▸ Directive:
Can you retype every line of the records below without changing a single character?

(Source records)
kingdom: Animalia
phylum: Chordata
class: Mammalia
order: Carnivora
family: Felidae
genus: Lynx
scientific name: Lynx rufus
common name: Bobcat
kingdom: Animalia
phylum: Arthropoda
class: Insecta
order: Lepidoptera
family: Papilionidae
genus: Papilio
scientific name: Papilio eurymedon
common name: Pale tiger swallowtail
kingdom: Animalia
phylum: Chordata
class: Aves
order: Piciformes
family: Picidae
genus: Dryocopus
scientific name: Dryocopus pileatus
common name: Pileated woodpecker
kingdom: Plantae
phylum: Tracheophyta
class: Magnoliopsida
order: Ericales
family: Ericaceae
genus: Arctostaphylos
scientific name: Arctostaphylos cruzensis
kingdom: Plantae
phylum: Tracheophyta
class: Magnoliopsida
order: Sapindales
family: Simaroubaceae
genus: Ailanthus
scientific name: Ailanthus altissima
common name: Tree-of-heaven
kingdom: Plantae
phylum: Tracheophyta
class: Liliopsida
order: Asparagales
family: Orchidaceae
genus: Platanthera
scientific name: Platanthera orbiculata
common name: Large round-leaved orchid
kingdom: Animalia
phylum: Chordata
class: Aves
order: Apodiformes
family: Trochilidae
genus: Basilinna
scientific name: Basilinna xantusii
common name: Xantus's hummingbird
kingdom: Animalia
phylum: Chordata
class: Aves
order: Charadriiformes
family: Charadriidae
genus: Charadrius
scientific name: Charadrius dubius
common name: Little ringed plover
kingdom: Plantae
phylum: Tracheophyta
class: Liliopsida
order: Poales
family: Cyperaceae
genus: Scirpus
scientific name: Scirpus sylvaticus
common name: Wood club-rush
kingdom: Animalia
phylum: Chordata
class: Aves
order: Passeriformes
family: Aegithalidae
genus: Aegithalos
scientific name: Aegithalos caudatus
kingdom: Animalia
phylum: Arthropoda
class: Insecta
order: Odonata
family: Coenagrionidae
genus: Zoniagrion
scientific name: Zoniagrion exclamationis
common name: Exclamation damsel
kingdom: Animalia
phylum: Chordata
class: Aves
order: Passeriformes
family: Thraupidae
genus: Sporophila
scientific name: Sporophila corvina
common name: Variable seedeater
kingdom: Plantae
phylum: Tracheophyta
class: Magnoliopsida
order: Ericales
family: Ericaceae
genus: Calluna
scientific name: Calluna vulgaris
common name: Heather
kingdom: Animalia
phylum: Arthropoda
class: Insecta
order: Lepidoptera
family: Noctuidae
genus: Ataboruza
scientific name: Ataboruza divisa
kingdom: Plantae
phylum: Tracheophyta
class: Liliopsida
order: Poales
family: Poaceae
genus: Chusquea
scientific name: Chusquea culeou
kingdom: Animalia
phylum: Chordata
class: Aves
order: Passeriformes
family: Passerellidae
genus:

▸ Output of the task:
kingdom: Animalia
phylum: Chordata
class: Mammalia
order: Carnivora
family: Felidae
genus: Lynx
scientific name: Lynx rufus
common name: Bobcat
kingdom: Animalia
phylum: Arthropoda
class: Insecta
order: Lepidoptera
family: Papilionidae
genus: Papilio
scientific name: Papilio eurymedon
common name: Pale tiger swallowtail
kingdom: Animalia
phylum: Chordata
class: Aves
order: Piciformes
family: Picidae
genus: Dryocopus
scientific name: Dryocopus pileatus
common name: Pileated woodpecker
kingdom: Plantae
phylum: Tracheophyta
class: Magnoliopsida
order: Ericales
family: Ericaceae
genus: Arctostaphylos
scientific name: Arctostaphylos cruzensis
kingdom: Plantae
phylum: Tracheophyta
class: Magnoliopsida
order: Sapindales
family: Simaroubaceae
genus: Ailanthus
scientific name: Ailanthus altissima
common name: Tree-of-heaven
kingdom: Plantae
phylum: Tracheophyta
class: Liliopsida
order: Asparagales
family: Orchidaceae
genus: Platanthera
scientific name: Platanthera orbiculata
common name: Large round-leaved orchid
kingdom: Animalia
phylum: Chordata
class: Aves
order: Apodiformes
family: Trochilidae
genus: Basilinna
scientific name: Basilinna xantusii
common name: Xantus's hummingbird
kingdom: Animalia
phylum: Chordata
class: Aves
order: Charadriiformes
family: Charadriidae
genus: Charadrius
scientific name: Charadrius dubius
common name: Little ringed plover
kingdom: Plantae
phylum: Tracheophyta
class: Liliopsida
order: Poales
family: Cyperaceae
genus: Scirpus
scientific name: Scirpus sylvaticus
common name: Wood club-rush
kingdom: Animalia
phylum: Chordata
class: Aves
order: Passeriformes
family: Aegithalidae
genus: Aegithalos
scientific name: Aegithalos caudatus
kingdom: Animalia
phylum: Arthropoda
class: Insecta
order: Odonata
family: Coenagrionidae
genus: Zoniagrion
scientific name: Zoniagrion exclamationis
common name: Exclamation damsel
kingdom: Animalia
phylum: Chordata
class: Aves
order: Passeriformes
family: Thraupidae
genus: Sporophila
scientific name: Sporophila corvina
common name: Variable seedeater
kingdom: Plantae
phylum: Tracheophyta
class: Magnoliopsida
order: Ericales
family: Ericaceae
genus: Calluna
scientific name: Calluna vulgaris
common name: Heather
kingdom: Animalia
phylum: Arthropoda
class: Insecta
order: Lepidoptera
family: Noctuidae
genus: Ataboruza
scientific name: Ataboruza divisa
kingdom: Plantae
phylum: Tracheophyta
class: Liliopsida
order: Poales
family: Poaceae
genus: Chusquea
scientific name: Chusquea culeou
kingdom: Animalia
phylum: Chordata
class: Aves
order: Passeriformes
family: Passerellidae
genus:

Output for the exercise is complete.